• _Text provided_:
Bureau of Industry and Security

Update 2014 Conference -- Washington, D.C.

Remarks of

Kevin J. Wolf

Assistant Secretary of Commerce for Export Administration

July 29, 2014

Kevin Wolf_update

Thank you Eric. It is still an honor to work for and with you. You’re a terrific leader, public servant, and friend. And, better yet, you are making a difference. We’ve worked together on a daily and usually hourly basis for nearly five years now, and I continue to be amazed and amused that you still have in your head relevant anecdotes to cleanly sum up or shed light on whatever the issue of the hour is. They are mostly from the 1970s, but they are still germane.

Last year I spoke about the 5 Stages of Export Control Reform Acceptance. I hope none of you is still in the denial stage. As Eric well described, the reform is happening. It will continue to happen. When the Administration said five years ago that it was going to reform the system, it was serious. It is not an academic exercise. Indeed, as of June 2014, the dollar value of 600 series license applications has exceeded $7 billion. Commerce license exceptions have been used 11,000 times for exports of 600 series items to allied countries. The rate of growth in the usage of License Exception STA is exponential as more companies get used to it and its requirements. In addition, there have been nearly 3000 exports of 600 series items to Canada. The other top destinations for 600 series exports, by the way, are the United Kingdom, Japan, South Korea, and Mexico. And all this information pertains only to the new categories that have come on line. These numbers will certainly grow as grandfathered State Department approvals begin to expire and other categories, particularly satellites and military electronics, become effective at the end of this year.

For those of you in the second stage – anger – and thus angry that "reform" didn’t mean that we would just completely decontrol your product. Get over it. As Eric described, this isn’t a decontrol exercise and isn’t a regulatory game with arbitrary regulations and burdens just to mess with you. There are serious national security and foreign policy reasons for controlling items that, regardless of sophistication, have been specially designed for military applications. All we’re saying with the defense trade side of the reform effort is that most such items do not always require the worldwide licensing and other ITAR requirements that are warranted for the most sensitive military items.

I know some of you are still in the third stage -- panic. We get it. We know that learning the new system, the new definitions, the new controls, the new exceptions, and the new options is a lot of hard work for everyone. Thank you. But based on all the public comments and all our interactions with companies large and small, we are confident that, once you get over the hump of learning the new rules, they will accomplish our national security goals and regulatory efficiency goals.

May of you are in the 4th stage – bargaining. You are working with us to see the contours of the new regulations relative to your product. Great. Keep it up. We look forward to working with you and answering all your questions. For those you trying to see how much you can get away with, we’re on to you. Just stick to words written.

The rest of you are in the acceptance stage. The system is working. You are engaged in trade, including joint development and production activities, with regular customers in closely aligned countries far more efficiently than was the case last year. The time you spent on getting ready for the new system has driven a new sense and awareness of export compliance through your companies, which, of course, furthers the objectives of the export control system. In the course of putting our grand ideas and new regulations into practice, you are identifying various things that would help the overall goal even more. Great. Please keep spotting and letting us know your thoughts. We have already published several clarification rules and FAQs to respond to your ideas.

• _Dataset extract_:

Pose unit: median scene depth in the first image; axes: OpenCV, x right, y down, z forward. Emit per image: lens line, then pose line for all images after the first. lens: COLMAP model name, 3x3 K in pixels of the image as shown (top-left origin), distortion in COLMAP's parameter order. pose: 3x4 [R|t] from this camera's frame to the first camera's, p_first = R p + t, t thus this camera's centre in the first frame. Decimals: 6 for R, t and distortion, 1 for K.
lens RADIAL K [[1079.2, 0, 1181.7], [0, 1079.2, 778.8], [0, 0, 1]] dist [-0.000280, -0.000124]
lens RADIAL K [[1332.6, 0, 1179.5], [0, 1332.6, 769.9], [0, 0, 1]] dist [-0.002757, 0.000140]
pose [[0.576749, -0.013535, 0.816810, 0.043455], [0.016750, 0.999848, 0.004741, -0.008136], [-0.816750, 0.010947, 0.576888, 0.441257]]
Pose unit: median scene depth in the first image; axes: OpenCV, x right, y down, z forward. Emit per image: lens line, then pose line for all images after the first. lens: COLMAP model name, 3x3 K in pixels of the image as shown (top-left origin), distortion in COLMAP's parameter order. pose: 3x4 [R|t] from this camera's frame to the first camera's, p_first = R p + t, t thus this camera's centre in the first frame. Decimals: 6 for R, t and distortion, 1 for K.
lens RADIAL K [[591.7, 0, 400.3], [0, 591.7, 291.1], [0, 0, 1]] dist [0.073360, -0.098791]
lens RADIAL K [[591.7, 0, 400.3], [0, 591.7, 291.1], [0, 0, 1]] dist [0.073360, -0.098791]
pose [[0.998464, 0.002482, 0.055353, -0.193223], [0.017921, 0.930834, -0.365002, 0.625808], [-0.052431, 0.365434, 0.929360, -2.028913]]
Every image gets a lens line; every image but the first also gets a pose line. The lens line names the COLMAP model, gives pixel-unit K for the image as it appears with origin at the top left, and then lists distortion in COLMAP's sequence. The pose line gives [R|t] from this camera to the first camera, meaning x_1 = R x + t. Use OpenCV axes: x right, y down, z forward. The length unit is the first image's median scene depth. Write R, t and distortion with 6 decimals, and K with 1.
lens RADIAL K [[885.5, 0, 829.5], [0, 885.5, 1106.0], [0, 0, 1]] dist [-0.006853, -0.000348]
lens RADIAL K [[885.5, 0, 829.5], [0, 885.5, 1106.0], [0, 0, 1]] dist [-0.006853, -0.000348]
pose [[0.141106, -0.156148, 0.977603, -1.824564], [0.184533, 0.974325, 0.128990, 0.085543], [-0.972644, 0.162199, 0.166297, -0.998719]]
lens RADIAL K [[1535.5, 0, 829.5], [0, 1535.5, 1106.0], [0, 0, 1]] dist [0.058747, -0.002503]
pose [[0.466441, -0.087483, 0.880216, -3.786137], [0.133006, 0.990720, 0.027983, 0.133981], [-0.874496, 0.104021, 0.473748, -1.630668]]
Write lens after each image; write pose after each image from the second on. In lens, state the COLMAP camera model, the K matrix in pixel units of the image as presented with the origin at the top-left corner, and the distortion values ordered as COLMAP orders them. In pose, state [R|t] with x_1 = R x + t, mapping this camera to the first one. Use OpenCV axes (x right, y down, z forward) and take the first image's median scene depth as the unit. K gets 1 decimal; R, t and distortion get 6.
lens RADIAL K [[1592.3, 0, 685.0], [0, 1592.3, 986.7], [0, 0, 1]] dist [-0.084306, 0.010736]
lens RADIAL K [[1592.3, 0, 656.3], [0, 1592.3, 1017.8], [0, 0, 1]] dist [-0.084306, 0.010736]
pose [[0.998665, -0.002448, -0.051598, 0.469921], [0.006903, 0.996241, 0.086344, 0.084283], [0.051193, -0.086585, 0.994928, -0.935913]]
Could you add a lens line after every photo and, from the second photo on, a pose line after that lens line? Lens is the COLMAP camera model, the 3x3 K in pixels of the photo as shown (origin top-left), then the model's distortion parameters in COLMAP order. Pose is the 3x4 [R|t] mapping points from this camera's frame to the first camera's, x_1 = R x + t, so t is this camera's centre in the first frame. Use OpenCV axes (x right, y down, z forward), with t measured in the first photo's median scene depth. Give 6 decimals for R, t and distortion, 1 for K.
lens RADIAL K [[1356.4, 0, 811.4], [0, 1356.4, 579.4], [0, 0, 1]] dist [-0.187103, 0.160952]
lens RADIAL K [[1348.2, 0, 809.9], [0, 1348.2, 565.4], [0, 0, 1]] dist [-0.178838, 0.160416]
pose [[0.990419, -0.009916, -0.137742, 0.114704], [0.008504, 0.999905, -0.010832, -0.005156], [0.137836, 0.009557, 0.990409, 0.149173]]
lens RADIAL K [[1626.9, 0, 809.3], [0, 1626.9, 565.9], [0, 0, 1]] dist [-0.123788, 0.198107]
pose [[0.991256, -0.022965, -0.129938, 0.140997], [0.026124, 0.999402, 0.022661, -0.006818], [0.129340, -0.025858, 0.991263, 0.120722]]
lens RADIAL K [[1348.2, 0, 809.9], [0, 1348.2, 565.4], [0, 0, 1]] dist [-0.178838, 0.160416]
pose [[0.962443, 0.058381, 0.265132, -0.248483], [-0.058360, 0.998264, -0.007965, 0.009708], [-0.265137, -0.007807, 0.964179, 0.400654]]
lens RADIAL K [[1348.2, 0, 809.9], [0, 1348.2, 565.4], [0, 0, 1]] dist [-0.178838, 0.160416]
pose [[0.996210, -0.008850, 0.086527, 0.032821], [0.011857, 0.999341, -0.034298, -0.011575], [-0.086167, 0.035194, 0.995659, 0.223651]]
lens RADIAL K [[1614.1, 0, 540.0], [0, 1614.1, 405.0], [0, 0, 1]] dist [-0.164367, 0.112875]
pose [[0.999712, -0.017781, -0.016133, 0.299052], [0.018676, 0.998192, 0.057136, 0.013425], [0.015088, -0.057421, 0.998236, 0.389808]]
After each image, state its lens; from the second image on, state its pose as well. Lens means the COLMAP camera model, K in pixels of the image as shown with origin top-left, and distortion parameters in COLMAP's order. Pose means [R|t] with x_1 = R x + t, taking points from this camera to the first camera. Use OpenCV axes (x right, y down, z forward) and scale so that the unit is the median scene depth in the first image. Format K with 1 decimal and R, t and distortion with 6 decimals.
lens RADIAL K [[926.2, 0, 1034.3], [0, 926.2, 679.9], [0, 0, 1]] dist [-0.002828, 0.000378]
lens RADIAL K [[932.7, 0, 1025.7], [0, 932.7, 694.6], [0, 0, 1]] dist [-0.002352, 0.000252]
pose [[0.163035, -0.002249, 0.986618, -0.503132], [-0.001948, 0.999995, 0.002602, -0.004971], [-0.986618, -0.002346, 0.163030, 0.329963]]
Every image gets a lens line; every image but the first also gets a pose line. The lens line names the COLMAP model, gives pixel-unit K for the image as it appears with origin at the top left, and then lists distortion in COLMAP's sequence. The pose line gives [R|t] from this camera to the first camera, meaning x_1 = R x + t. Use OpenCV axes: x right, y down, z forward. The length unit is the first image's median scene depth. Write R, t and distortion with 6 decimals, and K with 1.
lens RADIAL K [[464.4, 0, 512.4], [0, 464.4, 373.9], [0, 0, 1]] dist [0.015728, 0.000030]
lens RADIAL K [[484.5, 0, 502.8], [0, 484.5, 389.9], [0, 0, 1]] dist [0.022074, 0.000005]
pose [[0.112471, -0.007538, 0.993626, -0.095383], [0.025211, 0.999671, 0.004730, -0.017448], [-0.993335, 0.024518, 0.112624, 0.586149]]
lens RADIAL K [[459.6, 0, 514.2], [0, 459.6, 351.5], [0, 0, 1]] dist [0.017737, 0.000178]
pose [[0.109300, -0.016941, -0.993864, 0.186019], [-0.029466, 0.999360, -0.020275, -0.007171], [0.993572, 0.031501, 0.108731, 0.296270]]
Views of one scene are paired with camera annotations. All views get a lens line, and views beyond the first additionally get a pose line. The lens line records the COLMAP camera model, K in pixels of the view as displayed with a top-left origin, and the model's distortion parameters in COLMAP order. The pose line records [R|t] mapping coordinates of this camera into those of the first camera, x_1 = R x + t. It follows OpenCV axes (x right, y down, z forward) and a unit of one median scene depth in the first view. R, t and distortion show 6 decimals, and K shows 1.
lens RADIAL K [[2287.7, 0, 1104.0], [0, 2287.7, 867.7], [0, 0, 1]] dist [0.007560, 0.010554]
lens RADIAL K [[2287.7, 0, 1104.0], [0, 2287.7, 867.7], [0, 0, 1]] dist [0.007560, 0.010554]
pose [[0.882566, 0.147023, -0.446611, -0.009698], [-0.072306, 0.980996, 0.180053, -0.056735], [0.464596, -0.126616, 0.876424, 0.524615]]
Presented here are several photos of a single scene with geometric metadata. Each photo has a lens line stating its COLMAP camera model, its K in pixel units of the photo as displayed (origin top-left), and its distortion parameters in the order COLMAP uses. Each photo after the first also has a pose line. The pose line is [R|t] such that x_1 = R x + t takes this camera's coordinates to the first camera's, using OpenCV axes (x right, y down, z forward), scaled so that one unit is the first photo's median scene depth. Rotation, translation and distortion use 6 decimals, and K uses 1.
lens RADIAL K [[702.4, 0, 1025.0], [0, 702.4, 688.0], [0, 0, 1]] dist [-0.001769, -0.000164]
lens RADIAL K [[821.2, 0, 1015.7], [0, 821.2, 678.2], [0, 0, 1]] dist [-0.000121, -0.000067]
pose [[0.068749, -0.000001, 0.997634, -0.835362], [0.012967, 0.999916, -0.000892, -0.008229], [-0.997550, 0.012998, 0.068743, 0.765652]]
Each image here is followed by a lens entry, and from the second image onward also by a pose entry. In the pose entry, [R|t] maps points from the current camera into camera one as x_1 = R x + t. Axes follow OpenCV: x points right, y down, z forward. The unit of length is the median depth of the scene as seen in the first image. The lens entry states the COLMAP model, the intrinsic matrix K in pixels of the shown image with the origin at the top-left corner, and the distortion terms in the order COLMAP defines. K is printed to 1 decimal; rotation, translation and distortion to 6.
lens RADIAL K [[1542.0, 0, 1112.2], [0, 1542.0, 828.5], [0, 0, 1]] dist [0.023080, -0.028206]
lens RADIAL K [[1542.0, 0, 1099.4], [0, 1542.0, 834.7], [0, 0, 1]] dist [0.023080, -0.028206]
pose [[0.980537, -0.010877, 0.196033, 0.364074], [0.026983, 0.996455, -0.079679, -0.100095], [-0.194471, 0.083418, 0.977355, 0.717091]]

• _Set of tasks_:
A) Reproduce the export control remarks from "I know some" up to and including "to words written.", substituting "negotiation" for "bargaining".
B) In the export control remarks, what dollar value had 600 series license applications exceeded as of June 2014?

• _Solutions to the problems_:
A)
I know some of you are still in the third stage -- panic. We get it. We know that learning the new system, the new definitions, the new controls, the new exceptions, and the new options is a lot of hard work for everyone. Thank you. But based on all the public comments and all our interactions with companies large and small, we are confident that, once you get over the hump of learning the new rules, they will accomplish our national security goals and regulatory efficiency goals.

May of you are in the 4th stage – negotiation. You are working with us to see the contours of the new regulations relative to your product. Great. Keep it up. We look forward to working with you and answering all your questions. For those you trying to see how much you can get away with, we’re on to you. Just stick to words written.

B) $7 billion